At the Kaiser crater dune field on Mars (46.9°S, 19.6°E, ~800 m MOLA elevation), repeat optical imagery has established a 12-Mars-year timeseries for monitoring local seasonal features, events, and processes. We use thermal models and mission data to characterize diurnal and seasonal CO
2 frost-driven activity and explore whether diurnal frost may be an agent of geomorphic change and how short- and longer-term frost deposits affect dune gully morphology. At this latitude, the landscape is not part of the areally continuous seasonal southern CO
2 ice cap; TES climatology confirms this. Seasonal CO
2 deposits are patchy and discontinuous and depend on local topography and insolation. Nighttime TES and THEMIS observations indicate diurnal CO
2 ice on the dune field, and CRISM full resolution images indicate the presence of CO
2 ice on southwestern steep slopes during cold-season midafternoons. We assess diurnal and seasonal CO
2 ice-driven processes on two areas of the dune field associated with 1 m/px digital terrain models. Multitemporal image and data analyses and thermal modeling for Kaiser crater dunes reveal interactions between seasonal insolation, sand and dust, and condensed CO
2, which produce phase transitions and trigger gravitational mass wasting.
We are testing the hypothesis that Insolation-Induced Basal Sublimation (IIBS) is directly or indirectly the cause of many seasonal features and events observed on frost-affected dune fields. We propose that diffuse, scattered insolation may be sufficient to induce Keiffer jets due to evidence indicating onset when solar elevation is at its annual minimum and suggest that remote-sensing-derived CO2 ice secondary permeability (i.e., post-depositional permeability due to ice fracturing, as observed in many HiRISE images) estimates are plausible for Mars. We estimate the secondary permeability of CO2 ice by combining Darcy’s law, the ideal gas law, & Clausius-Clapeyron relationship.
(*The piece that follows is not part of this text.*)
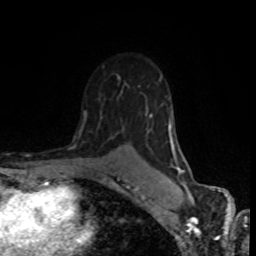
Breast MRI (dynamic contrast-enhanced), one axial slice; position 55 of 80 along the scan axis; cropped to one breast; dynamic contrast-enhanced series, time point 2 of 8 at this slice position (early post-contrast); 1.5 T; TE 4.2 ms, TR 7 ms; 256 × 256 image matrix. Female patient.
Annotated regions visible in this slice (semi-automatic segmentation, software-assisted and operator-edited):
- enhancing-tissue mask used for the functional tumour volume (all voxels passing the contrast-enhancement thresholds inside the analysis volume; usually the tumour): bounding box (x1, y1, x2, y2) in pixels: (80, 75, 186, 192)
Gas flow (for a fixed permeability) varies linearly with the amount of insolation that converts ice to gas at the regolith/ice interface. Initial results suggest that the secondary permeability of seasonal CO2 ice, caused by diurnally cycled, thermally and mechanically induced shock, ranges between 10−12 and 10−11 m2 (or ~0.1 and 1 Darcy), consistent with semipermeable materials.